**Questions to answer**
**1)** In the text on Ruth and Naomi, whom does Naomi scheme for Ruth to marry?
**2)** In the text on Ruth and Naomi, take the lines that begin at "Where you go, I" and stop after "I be buried.". Write them out again with "lodge" changed to "stay".

The dynamic between Ruth and Naomi is totally different from David and Jonathan but is no-less queer coded. And since it involves two women making their way together in a world dominated by men, it has been particularly resonant for lesbians. When we are introduced to our heroines, they are already family: Naomi is Ruth’s mother-in-law. But the family is in crisis as the men have all died. Naomi decides to leave her adopted home in Moab and return to Bethlehem; she encourages her daughters-in-law to stay and remarry but Ruth insists on going with her. And so the two women go back to Israel, where Naomi schemes for Ruth to marry her relative Boaz, thereby preserving their name and wealth. Boaz and Ruth have a child, who is then given to Naomi to nurse. On the surface, this story would seem to reinforce gender and sexual norms: The whole story revolves around the seduction of Boaz, after all. And yet, if we read the story from the side, a different picture can emerge.
The story begins with Ruth’s declaration of her commitment to Naomi:
Do not press me to leave you,
to turn back from following you!
Where you go, I will go;
where you lodge, I will lodge;
your people shall be my people
and your God my God.
Where you die, I will die,
and there will I be buried.
May the Lord do thus to me,
and more as well,
if even death parts me from you! (Ruth 1.16-17)
The two women, originally bound through their relationships with men, are now bound only to each other. While in the world they inhabit, they are forced to find a man to support them, at the same time, the rest of the story is Naomi finding a way to honour Ruth’s commitment to her, a way for them to make a life together. They have transformed from being a legal family to a chosen family — a chosen family into which Boaz is subsumed even as legally speaking, it is Naomi and Ruth who are subsumed into his household. Even after the marriage and birth of Ruth’s son, Ruth is referred to as “more to [Naomi] than seven sons” (4.15). As biblical scholar Ruth Peser notes, the story thereby “both assumes and subverts the linear logic of genealogy” (”Things I Learned from the Book of Ruth”). The child in fact ends up with two fathers and two mothers: Boaz is the biological father, but under (a twisting of the logic of ) the laws of levirate marriage, Ruth’s late first husband (and Naomi’s son) Mahlon is the legal father. Ruth is the biological and legal mother, but the child is given to Naomi to nurse and care for. In a sense, then, the family dynamic could be read as two women raising a son, with Boaz as sperm-donor and benefactor.

**Given entries**
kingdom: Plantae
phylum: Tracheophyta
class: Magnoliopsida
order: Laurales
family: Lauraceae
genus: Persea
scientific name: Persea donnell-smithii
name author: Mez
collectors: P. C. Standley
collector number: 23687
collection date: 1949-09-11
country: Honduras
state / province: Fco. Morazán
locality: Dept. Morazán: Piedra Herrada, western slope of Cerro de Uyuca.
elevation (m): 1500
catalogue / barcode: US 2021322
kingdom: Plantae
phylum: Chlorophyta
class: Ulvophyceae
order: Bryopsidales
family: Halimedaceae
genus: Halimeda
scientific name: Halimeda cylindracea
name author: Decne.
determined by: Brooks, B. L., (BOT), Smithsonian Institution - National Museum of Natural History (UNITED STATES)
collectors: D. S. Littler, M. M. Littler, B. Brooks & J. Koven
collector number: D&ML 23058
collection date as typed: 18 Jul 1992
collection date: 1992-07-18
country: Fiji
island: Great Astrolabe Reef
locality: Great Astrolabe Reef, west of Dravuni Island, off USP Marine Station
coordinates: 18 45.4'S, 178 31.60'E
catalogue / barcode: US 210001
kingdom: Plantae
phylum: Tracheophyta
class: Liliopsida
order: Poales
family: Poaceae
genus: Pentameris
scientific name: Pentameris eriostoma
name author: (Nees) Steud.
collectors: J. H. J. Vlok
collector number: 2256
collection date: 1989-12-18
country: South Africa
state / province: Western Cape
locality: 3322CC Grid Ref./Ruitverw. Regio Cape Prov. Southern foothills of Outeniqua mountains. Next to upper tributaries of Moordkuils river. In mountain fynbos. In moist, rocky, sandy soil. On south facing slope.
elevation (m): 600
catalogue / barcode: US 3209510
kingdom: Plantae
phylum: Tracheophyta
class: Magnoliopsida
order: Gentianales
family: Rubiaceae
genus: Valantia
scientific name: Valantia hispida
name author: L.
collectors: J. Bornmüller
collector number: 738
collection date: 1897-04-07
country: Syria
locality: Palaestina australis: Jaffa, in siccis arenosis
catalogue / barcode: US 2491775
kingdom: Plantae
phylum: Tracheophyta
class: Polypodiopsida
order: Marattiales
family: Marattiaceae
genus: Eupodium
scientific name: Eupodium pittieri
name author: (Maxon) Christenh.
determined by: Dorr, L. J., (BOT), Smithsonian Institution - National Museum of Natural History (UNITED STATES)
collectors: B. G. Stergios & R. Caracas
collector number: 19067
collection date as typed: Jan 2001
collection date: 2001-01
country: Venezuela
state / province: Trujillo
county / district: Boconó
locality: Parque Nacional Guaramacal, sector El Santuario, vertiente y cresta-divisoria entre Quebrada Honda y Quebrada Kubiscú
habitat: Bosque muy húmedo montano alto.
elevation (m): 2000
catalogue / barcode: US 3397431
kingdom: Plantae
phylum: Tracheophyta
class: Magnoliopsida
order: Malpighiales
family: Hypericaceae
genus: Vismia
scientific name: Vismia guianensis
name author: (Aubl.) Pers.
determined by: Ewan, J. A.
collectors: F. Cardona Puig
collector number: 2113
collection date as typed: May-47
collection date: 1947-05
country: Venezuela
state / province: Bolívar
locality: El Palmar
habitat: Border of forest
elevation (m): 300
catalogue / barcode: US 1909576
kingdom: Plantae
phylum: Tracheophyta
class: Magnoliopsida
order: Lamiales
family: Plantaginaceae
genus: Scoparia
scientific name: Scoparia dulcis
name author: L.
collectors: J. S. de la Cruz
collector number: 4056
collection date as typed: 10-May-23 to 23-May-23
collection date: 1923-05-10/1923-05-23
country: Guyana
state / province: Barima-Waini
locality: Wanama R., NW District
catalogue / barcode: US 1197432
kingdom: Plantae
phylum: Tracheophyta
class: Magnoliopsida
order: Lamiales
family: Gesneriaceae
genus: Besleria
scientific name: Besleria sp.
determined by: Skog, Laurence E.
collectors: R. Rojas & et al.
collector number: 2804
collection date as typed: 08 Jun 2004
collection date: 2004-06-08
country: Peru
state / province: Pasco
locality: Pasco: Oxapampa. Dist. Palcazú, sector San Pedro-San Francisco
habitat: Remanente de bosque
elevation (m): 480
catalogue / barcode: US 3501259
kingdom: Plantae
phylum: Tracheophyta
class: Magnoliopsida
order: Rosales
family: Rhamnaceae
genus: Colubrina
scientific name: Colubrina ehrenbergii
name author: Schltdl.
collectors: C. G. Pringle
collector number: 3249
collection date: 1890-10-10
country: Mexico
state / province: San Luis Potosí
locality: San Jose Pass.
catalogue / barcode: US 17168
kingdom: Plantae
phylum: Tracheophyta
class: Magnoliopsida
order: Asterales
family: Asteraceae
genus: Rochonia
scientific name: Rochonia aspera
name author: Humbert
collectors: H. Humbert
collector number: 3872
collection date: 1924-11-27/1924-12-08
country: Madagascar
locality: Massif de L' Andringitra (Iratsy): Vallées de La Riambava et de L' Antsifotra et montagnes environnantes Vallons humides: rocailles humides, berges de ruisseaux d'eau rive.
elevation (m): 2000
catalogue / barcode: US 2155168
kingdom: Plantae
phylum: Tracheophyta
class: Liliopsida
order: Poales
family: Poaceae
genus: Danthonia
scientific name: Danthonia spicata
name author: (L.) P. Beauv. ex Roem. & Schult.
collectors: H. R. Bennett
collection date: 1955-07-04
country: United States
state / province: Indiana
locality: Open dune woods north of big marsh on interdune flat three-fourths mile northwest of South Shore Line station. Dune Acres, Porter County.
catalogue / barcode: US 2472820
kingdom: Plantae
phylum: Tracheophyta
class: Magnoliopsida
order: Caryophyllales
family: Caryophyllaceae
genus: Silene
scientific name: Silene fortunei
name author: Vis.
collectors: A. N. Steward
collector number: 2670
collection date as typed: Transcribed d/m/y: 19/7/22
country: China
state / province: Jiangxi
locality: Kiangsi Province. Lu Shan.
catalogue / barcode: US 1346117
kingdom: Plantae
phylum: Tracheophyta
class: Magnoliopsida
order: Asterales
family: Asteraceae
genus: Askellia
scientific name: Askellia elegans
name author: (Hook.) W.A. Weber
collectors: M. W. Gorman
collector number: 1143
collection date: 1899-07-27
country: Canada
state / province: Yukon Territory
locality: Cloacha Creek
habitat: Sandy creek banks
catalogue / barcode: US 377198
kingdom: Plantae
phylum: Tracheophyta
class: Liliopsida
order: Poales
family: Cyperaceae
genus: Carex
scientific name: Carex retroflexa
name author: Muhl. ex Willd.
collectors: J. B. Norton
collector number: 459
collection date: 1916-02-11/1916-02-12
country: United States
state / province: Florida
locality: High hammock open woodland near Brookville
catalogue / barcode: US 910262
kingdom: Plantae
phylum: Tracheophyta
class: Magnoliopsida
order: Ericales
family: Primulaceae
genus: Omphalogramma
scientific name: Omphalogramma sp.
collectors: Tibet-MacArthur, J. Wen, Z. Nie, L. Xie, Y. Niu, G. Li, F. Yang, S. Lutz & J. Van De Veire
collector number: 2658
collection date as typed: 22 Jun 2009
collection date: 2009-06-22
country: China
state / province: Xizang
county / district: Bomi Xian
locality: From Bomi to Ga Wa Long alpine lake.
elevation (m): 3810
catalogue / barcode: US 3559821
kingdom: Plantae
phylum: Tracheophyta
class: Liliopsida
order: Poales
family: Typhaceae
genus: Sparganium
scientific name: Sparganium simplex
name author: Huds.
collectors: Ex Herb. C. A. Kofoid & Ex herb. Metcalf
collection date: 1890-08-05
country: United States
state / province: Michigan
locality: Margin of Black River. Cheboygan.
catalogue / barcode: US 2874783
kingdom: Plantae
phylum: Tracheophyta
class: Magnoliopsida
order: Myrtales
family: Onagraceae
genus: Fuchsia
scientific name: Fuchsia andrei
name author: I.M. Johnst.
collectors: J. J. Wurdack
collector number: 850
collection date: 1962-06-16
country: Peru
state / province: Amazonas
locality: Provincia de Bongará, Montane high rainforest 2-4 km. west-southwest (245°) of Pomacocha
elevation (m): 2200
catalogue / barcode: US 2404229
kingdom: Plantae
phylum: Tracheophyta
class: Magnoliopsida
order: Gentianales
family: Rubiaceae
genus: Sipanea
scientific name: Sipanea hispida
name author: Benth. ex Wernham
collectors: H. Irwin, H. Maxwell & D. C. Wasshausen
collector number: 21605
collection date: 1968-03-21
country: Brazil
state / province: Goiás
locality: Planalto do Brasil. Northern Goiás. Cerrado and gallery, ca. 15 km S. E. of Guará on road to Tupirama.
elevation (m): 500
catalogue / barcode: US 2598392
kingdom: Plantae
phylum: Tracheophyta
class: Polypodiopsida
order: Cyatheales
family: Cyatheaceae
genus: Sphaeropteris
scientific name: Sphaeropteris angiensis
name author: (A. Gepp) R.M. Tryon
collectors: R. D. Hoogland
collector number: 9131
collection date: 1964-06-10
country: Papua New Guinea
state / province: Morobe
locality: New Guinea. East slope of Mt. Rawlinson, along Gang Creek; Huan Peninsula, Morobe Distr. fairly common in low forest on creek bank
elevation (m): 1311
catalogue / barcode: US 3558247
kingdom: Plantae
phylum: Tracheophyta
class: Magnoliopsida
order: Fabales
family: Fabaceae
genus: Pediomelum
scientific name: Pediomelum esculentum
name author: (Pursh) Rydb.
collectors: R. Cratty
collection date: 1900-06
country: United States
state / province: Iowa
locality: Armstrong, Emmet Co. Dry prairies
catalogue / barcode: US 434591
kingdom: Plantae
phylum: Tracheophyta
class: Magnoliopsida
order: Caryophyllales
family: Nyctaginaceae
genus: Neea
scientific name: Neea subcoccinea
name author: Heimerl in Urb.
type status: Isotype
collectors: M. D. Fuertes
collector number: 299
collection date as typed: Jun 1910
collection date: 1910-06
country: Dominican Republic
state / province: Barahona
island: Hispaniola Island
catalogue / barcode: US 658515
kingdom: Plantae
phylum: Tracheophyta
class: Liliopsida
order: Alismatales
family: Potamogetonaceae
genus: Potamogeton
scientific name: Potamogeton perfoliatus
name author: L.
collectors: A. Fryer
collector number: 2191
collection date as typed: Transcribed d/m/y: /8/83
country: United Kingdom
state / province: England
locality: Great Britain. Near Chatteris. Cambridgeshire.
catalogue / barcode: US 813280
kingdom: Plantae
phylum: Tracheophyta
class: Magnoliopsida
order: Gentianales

**Solved problems**
**1)** Naomi's relative Boaz.

**2)**
Where you go, I will go;
where you stay, I will stay;
your people shall be my people
and your God my God.
Where you die, I will die,
and there will I be buried.